Vorgegebener Text
_____

# Tabellen schieben sich übereinander



## Moritz123 (20. Januar 2004)

Hallo!
ich habe eine Tabelle in die ich wiederrum andere Tabellen aus einer MySQL-DB hineingenerieren lasse.
Leider verschieben sich diese "inneren" Tabellen total merkwürdig übereinander, was ich mir absolut nicht erklären kann.
Damit Ihr euch besser vorstellen könnt, was ich meine habe ich hier mal einen Screenshot:





Der Quelltext der Seite ist hier zu finden.

Ich hoffe, Ihr könnt mir helfen, da ich wirklich am Ende meiner Weisheit angelangt bin.

Vielen Dank!


----------



## Moritz123 (21. Januar 2004)

Hallo!

ich habe mittlerweile herausgefunden, dass das Problem im Internet Explorer zu liegen scheint. Auf dem Mozilla Firebird wird die Seite ganz normal dargestellt.

_____

Daten
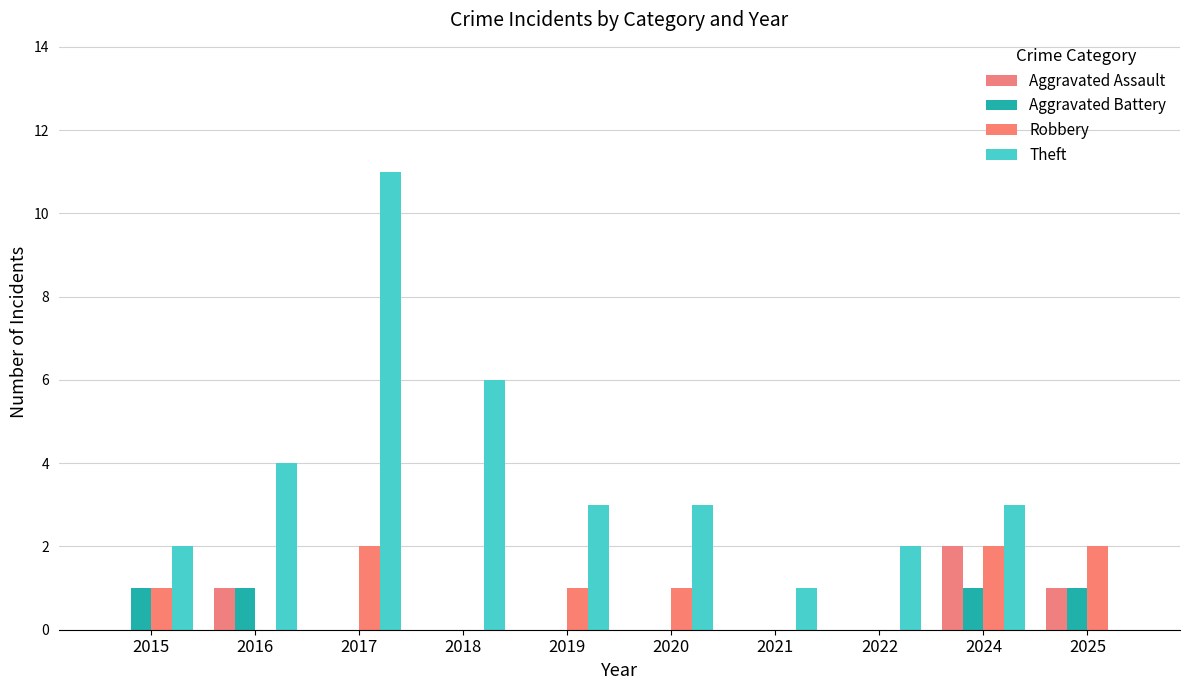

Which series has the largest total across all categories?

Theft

_____

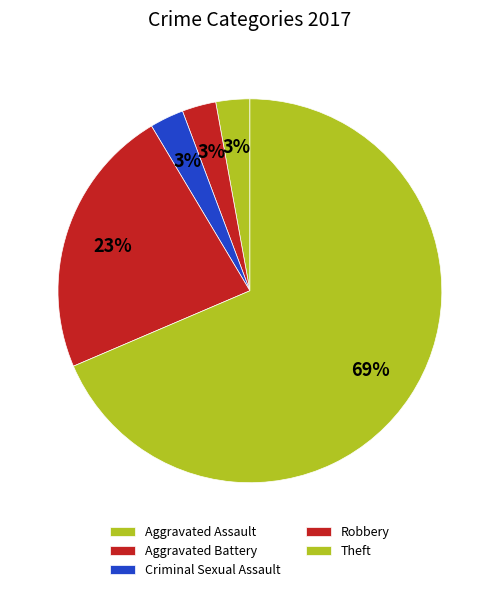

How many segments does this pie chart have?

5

_____

Aufgabenstellung
Setze den Forenthread über sich überlagernde Tabellen im Internet Explorer nach dem letzten Beitrag fort. Die Zeilen spielen hier keine Rolle.

Antwort
Ich hoffe trotzdem weiterhin auf Eure Unterstützung.

Vielen Dank!


----------



## Dick Starbuck (23. Januar 2004)

Hallo,

ohne mir jetzt den gesamten (teilweise grausamen ) Code anzusehen, ist mir zu deinem Problem direkt die seltsame Trennung der verschiedenen Tabellen aufgefallen. Fasse die einfach zusammen in eine Äußere und erstelle nicht mehrere die du auf die bisherige Art trennst.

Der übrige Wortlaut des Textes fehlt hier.